From the entries that follow, reproduce exactly and only the lines from the line with "X30000Y-44100D03*" to the line with "X36000Y-40100D03*", endpoints included.

━━ SOURCE MATERIAL

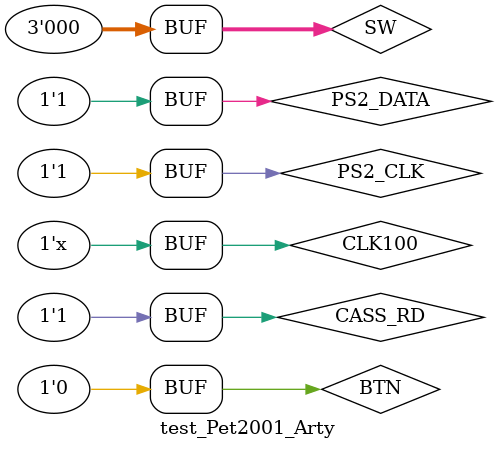
<source format=v>
`timescale 1ns / 1ps
module test_Pet2001_Arty;

    reg [2:0]  SW;
    reg        BTN;
    wire [3:0] VGA_R;
    wire [3:0] VGA_G;
    wire [3:0] VGA_B;
    wire       VGA_HSYNC;
    wire       VGA_VSYNC;
    wire       AUDIO;
    wire       CASS_WR;
    reg        CASS_RD;
    reg        PS2_CLK;
    reg        PS2_DATA;
    wire       LED;
    reg        CLK100;

    initial begin
        SW = 3'b000;
        BTN = 1'b0;
        PS2_CLK = 1'b1;
        PS2_DATA = 1'b1;
        CASS_RD = 1'b1;
        CLK100 = 1'b0;
    end

    always #5.0 CLK100 = ~CLK100; // outboard clock 100Mhz

    // DUT
    Pet2001_Arty dut(.SW(SW),
                     .BTN(BTN),
                     .LED(LED),
                     .AUDIO(AUDIO),
                     .CASS_WR(CASS_WR),
                     .CASS_RD(CASS_RD),
                     .VGA_R(VGA_R),
                     .VGA_G(VGA_G),
                     .VGA_B(VGA_B),
                     .VGA_HSYNC(VGA_HSYNC),
                     .VGA_VSYNC(VGA_VSYNC),
                     .PS2_CLK(PS2_CLK),
                     .PS2_DATA(PS2_DATA),
                     .CLK(CLK100)
                  );

endmodule // test_Pet2001_Arty

</source>
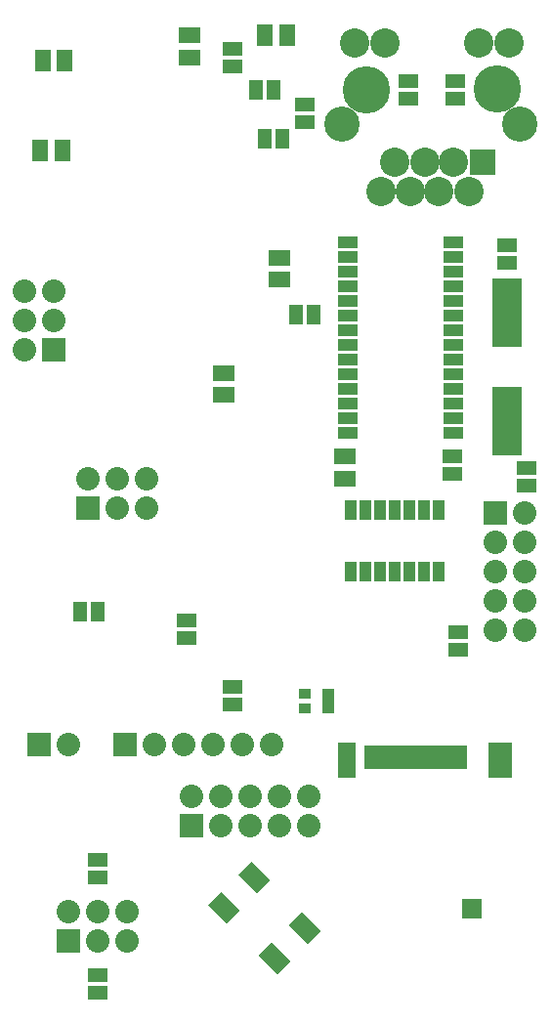
<source format=gbs>
G04 (created by PCBNEW-RS274X (2011-12-21 BZR 3253)-stable) date 08/08/2012 23:37:51*
G01*
G70*
G90*
%MOIN*%
G04 Gerber Fmt 3.4, Leading zero omitted, Abs format*
%FSLAX34Y34*%
G04 APERTURE LIST*
%ADD10C,0.006000*%
%ADD11R,0.040000X0.032000*%
%ADD12R,0.055000X0.075000*%
%ADD13R,0.075000X0.055000*%
%ADD14R,0.065000X0.045000*%
%ADD15R,0.045000X0.065000*%
%ADD16R,0.047600X0.079100*%
%ADD17R,0.079100X0.122400*%
%ADD18R,0.059400X0.122400*%
%ADD19R,0.067200X0.067200*%
%ADD20R,0.080000X0.080000*%
%ADD21C,0.080000*%
%ADD22R,0.070000X0.040000*%
%ADD23R,0.040000X0.065000*%
%ADD24R,0.098700X0.236500*%
%ADD25C,0.161700*%
%ADD26R,0.090000X0.090000*%
%ADD27C,0.100000*%
%ADD28C,0.120000*%
G04 APERTURE END LIST*
G54D10*
G54D11*
X31896Y-62447D03*
X31896Y-62947D03*
X31096Y-62447D03*
X31896Y-62697D03*
X31096Y-62947D03*
G54D12*
X22164Y-40846D03*
X22914Y-40846D03*
X22066Y-43898D03*
X22816Y-43898D03*
G54D13*
X32480Y-54349D03*
X32480Y-55099D03*
X28346Y-51495D03*
X28346Y-52245D03*
X27165Y-39979D03*
X27165Y-40729D03*
G54D12*
X29743Y-39961D03*
X30493Y-39961D03*
G54D13*
X30217Y-48308D03*
X30217Y-47558D03*
G54D14*
X24016Y-72643D03*
X24016Y-72043D03*
X36319Y-60330D03*
X36319Y-60930D03*
G54D15*
X30802Y-49508D03*
X31402Y-49508D03*
G54D14*
X24016Y-68106D03*
X24016Y-68706D03*
G54D15*
X29424Y-41831D03*
X30024Y-41831D03*
G54D14*
X28642Y-40448D03*
X28642Y-41048D03*
X31102Y-42918D03*
X31102Y-42318D03*
X38681Y-54720D03*
X38681Y-55320D03*
X36122Y-54926D03*
X36122Y-54326D03*
G54D15*
X29720Y-43504D03*
X30320Y-43504D03*
G54D14*
X28642Y-62200D03*
X28642Y-62800D03*
X27067Y-59936D03*
X27067Y-60536D03*
X37992Y-47741D03*
X37992Y-47141D03*
G54D15*
X23420Y-59646D03*
X24020Y-59646D03*
G54D16*
X36398Y-64606D03*
X35965Y-64606D03*
X35532Y-64606D03*
X35099Y-64606D03*
X34666Y-64606D03*
X34232Y-64606D03*
X33799Y-64606D03*
X33366Y-64606D03*
G54D17*
X37776Y-64685D03*
G54D18*
X32540Y-64685D03*
G54D19*
X36792Y-69764D03*
G54D20*
X23705Y-56110D03*
G54D21*
X23705Y-55110D03*
X24705Y-56110D03*
X24705Y-55110D03*
X25705Y-56110D03*
X25705Y-55110D03*
G54D20*
X24961Y-64173D03*
G54D21*
X25961Y-64173D03*
X26961Y-64173D03*
X27961Y-64173D03*
X28961Y-64173D03*
X29961Y-64173D03*
G54D22*
X32550Y-53545D03*
X32550Y-53045D03*
X32550Y-52545D03*
X32550Y-52045D03*
X32550Y-51545D03*
X32550Y-51045D03*
X32550Y-50545D03*
X32550Y-50045D03*
X32550Y-49545D03*
X32550Y-49045D03*
X32550Y-48545D03*
X32550Y-48045D03*
X32550Y-47545D03*
X32550Y-47045D03*
X36150Y-47045D03*
X36150Y-47545D03*
X36150Y-48045D03*
X36150Y-48545D03*
X36150Y-49045D03*
X36150Y-49545D03*
X36150Y-50045D03*
X36150Y-50545D03*
X36150Y-51045D03*
X36150Y-51545D03*
X36150Y-52045D03*
X36150Y-52545D03*
X36150Y-53045D03*
X36150Y-53545D03*
G54D23*
X32654Y-56183D03*
X33154Y-56183D03*
X33654Y-56183D03*
X34154Y-56183D03*
X34654Y-56183D03*
X35154Y-56183D03*
X35654Y-56183D03*
X35654Y-58283D03*
X35154Y-58283D03*
X34654Y-58283D03*
X34154Y-58283D03*
X33654Y-58283D03*
X33154Y-58283D03*
X32654Y-58283D03*
G54D24*
X37992Y-49430D03*
X37992Y-53130D03*
G54D20*
X22039Y-64173D03*
G54D21*
X23039Y-64173D03*
G54D14*
X36220Y-42131D03*
X36220Y-41531D03*
X34646Y-42131D03*
X34646Y-41531D03*
G54D25*
X33189Y-41830D03*
X37677Y-41811D03*
G54D26*
X37165Y-44311D03*
G54D27*
X36693Y-45315D03*
X36181Y-44311D03*
X35669Y-45315D03*
X35197Y-44311D03*
X34685Y-45315D03*
X34173Y-44311D03*
X33701Y-45315D03*
X38051Y-40236D03*
X37047Y-40236D03*
X33819Y-40236D03*
X32815Y-40236D03*
G54D28*
X38445Y-42992D03*
X32382Y-42992D03*
G54D20*
X23016Y-70874D03*
G54D21*
X23016Y-69874D03*
X24016Y-70874D03*
X24016Y-69874D03*
X25016Y-70874D03*
X25016Y-69874D03*
G54D20*
X22547Y-50705D03*
G54D21*
X21547Y-50705D03*
X22547Y-49705D03*
X21547Y-49705D03*
X22547Y-48705D03*
X21547Y-48705D03*
G54D20*
X27232Y-66937D03*
G54D21*
X27232Y-65937D03*
X28232Y-66937D03*
X28232Y-65937D03*
X29232Y-66937D03*
X29232Y-65937D03*
X30232Y-66937D03*
X30232Y-65937D03*
X31232Y-66937D03*
X31232Y-65937D03*
G54D20*
X37591Y-56268D03*
G54D21*
X38591Y-56268D03*
X37591Y-57268D03*
X38591Y-57268D03*
X37591Y-58268D03*
X38591Y-58268D03*
X37591Y-59268D03*
X38591Y-59268D03*
X37591Y-60268D03*
X38591Y-60268D03*
G54D10*
G36*
X31645Y-70525D02*
X31199Y-70971D01*
X30557Y-70329D01*
X31003Y-69883D01*
X31645Y-70525D01*
X31645Y-70525D01*
G37*
G36*
X29920Y-68800D02*
X29474Y-69246D01*
X28832Y-68604D01*
X29278Y-68158D01*
X29920Y-68800D01*
X29920Y-68800D01*
G37*
G36*
X28891Y-69829D02*
X28445Y-70275D01*
X27803Y-69633D01*
X28249Y-69187D01*
X28891Y-69829D01*
X28891Y-69829D01*
G37*
G36*
X30616Y-71554D02*
X30170Y-72000D01*
X29528Y-71358D01*
X29974Y-70912D01*
X30616Y-71554D01*
X30616Y-71554D01*
G37*
M02*

</source>
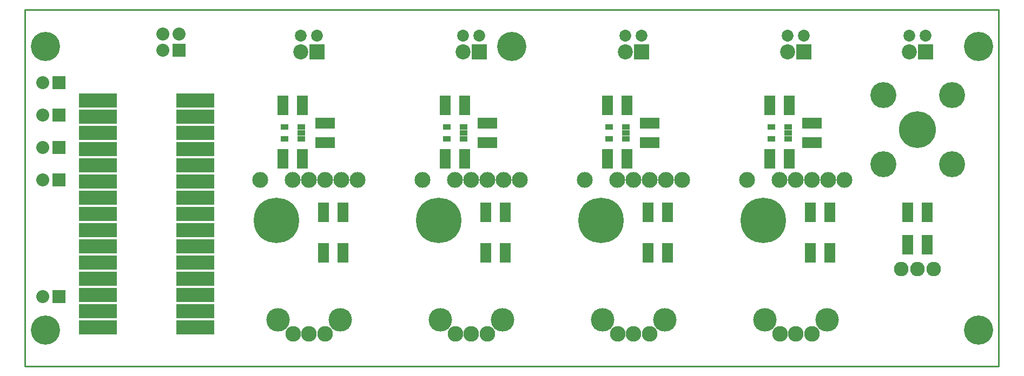
<source format=gbs>
G04 (created by PCBNEW-RS274X (2010-03-14)-final) date Mon 23 May 2011 01:34:54 PM PDT*
G01*
G70*
G90*
%MOIN*%
G04 Gerber Fmt 3.4, Leading zero omitted, Abs format*
%FSLAX34Y34*%
G04 APERTURE LIST*
%ADD10C,0.006000*%
%ADD11C,0.009000*%
%ADD12C,0.096000*%
%ADD13C,0.145000*%
%ADD14R,0.233000X0.089000*%
%ADD15C,0.090000*%
%ADD16R,0.049000X0.037000*%
%ADD17R,0.070000X0.120000*%
%ADD18R,0.120000X0.070000*%
%ADD19C,0.093000*%
%ADD20R,0.093000X0.093000*%
%ADD21C,0.073000*%
%ADD22R,0.080000X0.080000*%
%ADD23C,0.080000*%
%ADD24C,0.098000*%
%ADD25C,0.280000*%
%ADD26C,0.180000*%
%ADD27C,0.160000*%
%ADD28C,0.227000*%
G04 APERTURE END LIST*
G54D10*
G54D11*
X25500Y-33500D02*
X25500Y-55500D01*
X85500Y-33500D02*
X25500Y-33500D01*
X85500Y-55500D02*
X85500Y-33500D01*
X25500Y-55500D02*
X85500Y-55500D01*
G54D12*
X42016Y-53500D03*
X43000Y-53500D03*
X43984Y-53500D03*
G54D13*
X41070Y-52634D03*
X44930Y-52634D03*
G54D12*
X72016Y-53500D03*
X73000Y-53500D03*
X73984Y-53500D03*
G54D13*
X71070Y-52634D03*
X74930Y-52634D03*
G54D12*
X62016Y-53500D03*
X63000Y-53500D03*
X63984Y-53500D03*
G54D13*
X61070Y-52634D03*
X64930Y-52634D03*
G54D12*
X52016Y-53500D03*
X53000Y-53500D03*
X53984Y-53500D03*
G54D13*
X51070Y-52634D03*
X54930Y-52634D03*
G54D14*
X30000Y-39100D03*
X30000Y-40100D03*
X30000Y-41100D03*
X30000Y-42100D03*
X30000Y-43100D03*
X30000Y-44100D03*
X30000Y-45100D03*
X30000Y-46100D03*
X30000Y-47100D03*
X30000Y-48100D03*
X30000Y-49100D03*
X30000Y-50100D03*
X30000Y-51100D03*
X30000Y-52100D03*
X30000Y-53100D03*
X36000Y-53100D03*
X36000Y-52100D03*
X36000Y-51100D03*
X36000Y-50100D03*
X36000Y-49100D03*
X36000Y-48100D03*
X36000Y-47100D03*
X36000Y-46100D03*
X36000Y-45100D03*
X36000Y-44100D03*
X36000Y-43100D03*
X36000Y-42100D03*
X36000Y-41100D03*
X36000Y-40100D03*
X36000Y-39100D03*
G54D15*
X81500Y-49500D03*
X80500Y-49500D03*
X79500Y-49500D03*
G54D16*
X42510Y-40725D03*
X42510Y-41100D03*
X42510Y-41475D03*
X41490Y-41475D03*
X41490Y-40725D03*
X52510Y-40725D03*
X52510Y-41100D03*
X52510Y-41475D03*
X51490Y-41475D03*
X51490Y-40725D03*
X62510Y-40725D03*
X62510Y-41100D03*
X62510Y-41475D03*
X61490Y-41475D03*
X61490Y-40725D03*
X72510Y-40725D03*
X72510Y-41100D03*
X72510Y-41475D03*
X71490Y-41475D03*
X71490Y-40725D03*
G54D17*
X81100Y-48000D03*
X79900Y-48000D03*
X42600Y-39400D03*
X41400Y-39400D03*
X43900Y-46000D03*
X45100Y-46000D03*
X52600Y-39400D03*
X51400Y-39400D03*
X53900Y-46000D03*
X55100Y-46000D03*
X62600Y-39400D03*
X61400Y-39400D03*
X63900Y-46000D03*
X65100Y-46000D03*
X72600Y-39400D03*
X71400Y-39400D03*
X73900Y-46000D03*
X75100Y-46000D03*
X43900Y-48500D03*
X45100Y-48500D03*
X41400Y-42700D03*
X42600Y-42700D03*
G54D18*
X44000Y-41700D03*
X44000Y-40500D03*
G54D17*
X53900Y-48500D03*
X55100Y-48500D03*
X51400Y-42700D03*
X52600Y-42700D03*
G54D18*
X54000Y-41700D03*
X54000Y-40500D03*
G54D17*
X63900Y-48500D03*
X65100Y-48500D03*
X61400Y-42700D03*
X62600Y-42700D03*
G54D18*
X64000Y-41700D03*
X64000Y-40500D03*
G54D17*
X73900Y-48500D03*
X75100Y-48500D03*
X71400Y-42700D03*
X72600Y-42700D03*
G54D18*
X74000Y-41700D03*
X74000Y-40500D03*
G54D19*
X42500Y-36100D03*
G54D20*
X43500Y-36100D03*
G54D21*
X43500Y-35100D03*
X42500Y-35100D03*
G54D19*
X52500Y-36100D03*
G54D20*
X53500Y-36100D03*
G54D21*
X53500Y-35100D03*
X52500Y-35100D03*
G54D19*
X62500Y-36100D03*
G54D20*
X63500Y-36100D03*
G54D21*
X63500Y-35100D03*
X62500Y-35100D03*
G54D19*
X72500Y-36100D03*
G54D20*
X73500Y-36100D03*
G54D21*
X73500Y-35100D03*
X72500Y-35100D03*
G54D22*
X35000Y-36000D03*
G54D23*
X34000Y-36000D03*
X35000Y-35000D03*
X34000Y-35000D03*
G54D22*
X27600Y-51200D03*
G54D23*
X26600Y-51200D03*
G54D22*
X27600Y-44000D03*
G54D23*
X26600Y-44000D03*
G54D22*
X27600Y-42000D03*
G54D23*
X26600Y-42000D03*
G54D22*
X27600Y-40000D03*
G54D23*
X26600Y-40000D03*
G54D22*
X27600Y-38000D03*
G54D23*
X26600Y-38000D03*
G54D17*
X81100Y-46000D03*
X79900Y-46000D03*
G54D19*
X80000Y-36100D03*
G54D20*
X81000Y-36100D03*
G54D21*
X81000Y-35100D03*
X80000Y-35100D03*
G54D24*
X43000Y-44000D03*
X44000Y-44000D03*
X45000Y-44000D03*
X46000Y-44000D03*
X42000Y-44000D03*
X40000Y-44000D03*
G54D25*
X41000Y-46500D03*
G54D24*
X73000Y-44000D03*
X74000Y-44000D03*
X75000Y-44000D03*
X76000Y-44000D03*
X72000Y-44000D03*
X70000Y-44000D03*
G54D25*
X71000Y-46500D03*
G54D24*
X63000Y-44000D03*
X64000Y-44000D03*
X65000Y-44000D03*
X66000Y-44000D03*
X62000Y-44000D03*
X60000Y-44000D03*
G54D25*
X61000Y-46500D03*
G54D24*
X53000Y-44000D03*
X54000Y-44000D03*
X55000Y-44000D03*
X56000Y-44000D03*
X52000Y-44000D03*
X50000Y-44000D03*
G54D25*
X51000Y-46500D03*
G54D26*
X84250Y-35750D03*
X55500Y-35750D03*
X26750Y-35750D03*
X26750Y-53250D03*
X84250Y-53250D03*
G54D27*
X78375Y-38775D03*
X82625Y-38775D03*
X82625Y-43025D03*
X78375Y-43025D03*
G54D28*
X80500Y-40900D03*
M02*

</source>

━━━━

■ TASK RESPONSE
X30000Y-44100D03*
X30000Y-45100D03*
X30000Y-46100D03*
X30000Y-47100D03*
X30000Y-48100D03*
X30000Y-49100D03*
X30000Y-50100D03*
X30000Y-51100D03*
X30000Y-52100D03*
X30000Y-53100D03*
X36000Y-53100D03*
X36000Y-52100D03*
X36000Y-51100D03*
X36000Y-50100D03*
X36000Y-49100D03*
X36000Y-48100D03*
X36000Y-47100D03*
X36000Y-46100D03*
X36000Y-45100D03*
X36000Y-44100D03*
X36000Y-43100D03*
X36000Y-42100D03*
X36000Y-41100D03*
X36000Y-40100D03*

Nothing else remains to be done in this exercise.